「V字回復」に注目
次に、なぜ注目するのか。収益がV字回復したことが最大の要因だ。前述したように、ここ数年、事業ポートフォリオの入れ替えに注力しているため、主力事業のグループアウトや先行投資によって、収益状況は厳しいと言わざるを得なかった。
しかし、20年通期連結業績の実績と来期のガイダンスを見る限り、赤字を脱却し、大幅な黒字転換したうえに、来期以降も黒字化が定着したとみえる。つまり、ポートフォリオ入れ替えや先行投資の効果が着実に表れた結果といえよう。
●映像制作
秋元康先生の番組企画「日向坂ですちょっといいですか?」や3坂道共演ドラマ「ボーダレス」の制作
●デジタル・コンテンツ
ゲームアプリ「乃木恋」の運用
●広告代理店
SKE48や乃木坂46の起用
また、以上に挙げた例を筆頭にアイドルを核としたグループシナジー効果が表れており、収益を押し上げる一因となっているはずだ。

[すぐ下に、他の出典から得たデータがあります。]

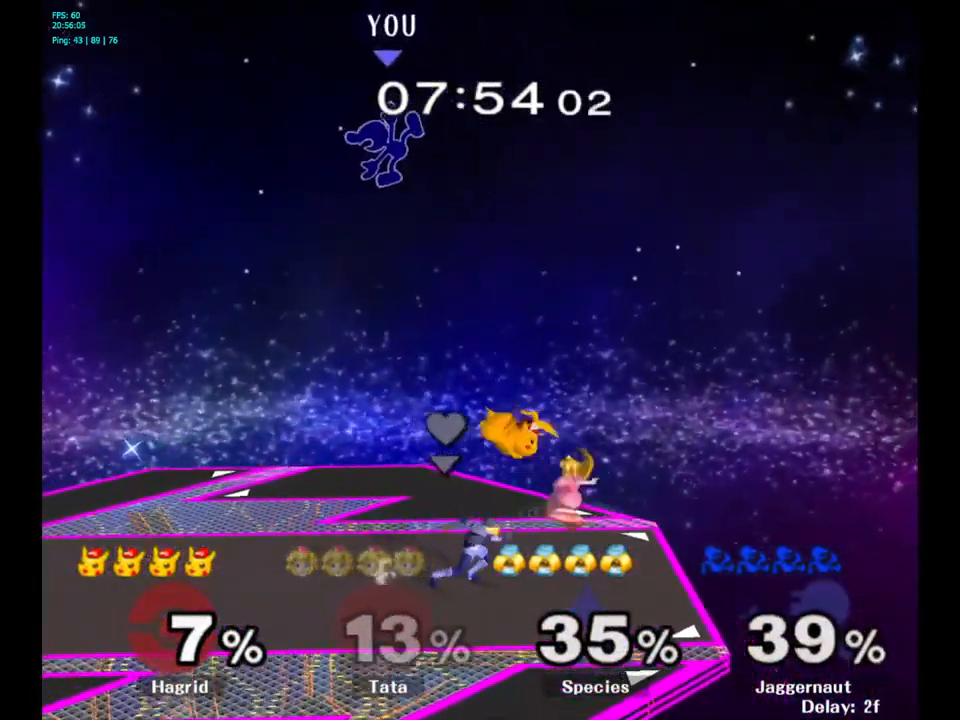
Gameplay with a controller (Nintendo layout); each line is a JSON object with the inputs held at the frame after it. "events" lists button and stick changes between this image and that frame as [ms after this image, input, new state], when the widget could be followed in between. Not read: L3 R3.
{"buttons": [], "left_stick": "down", "right_stick": "right", "events": [[400, "left_stick", "down-left"], [500, "left_stick", "down"], [500, "right_stick", "right"]]}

もっとも、売り上げと利益両面における最大の貢献がノース・リバー(乃木坂LLC、持分法適用会社)によるものである点は強調しておく。
昨年(2020年)開催されたエースメンバー白石麻衣さんの卒業コンサートではチケット販売数22万9000枚、推定視聴者数68万7000人、今年のデビュー9周年記念ライブでは2日間合計視聴チケット販売数24万1585枚、推定視聴者数72万人と報道されている。
デビューから10年という節目の年を迎えようしているが、圧倒的人気を誇っているのだ。コロナ渦でライブや握手会の在り方も大きく変化しているが、決算説明会資料では「有観客興行の可能性及び配信ライブ等の機会を最大化、ECサイトを通じた物販及びモバイル会員向けのコンテンツの充実化を図る。」という方針を打ち出している。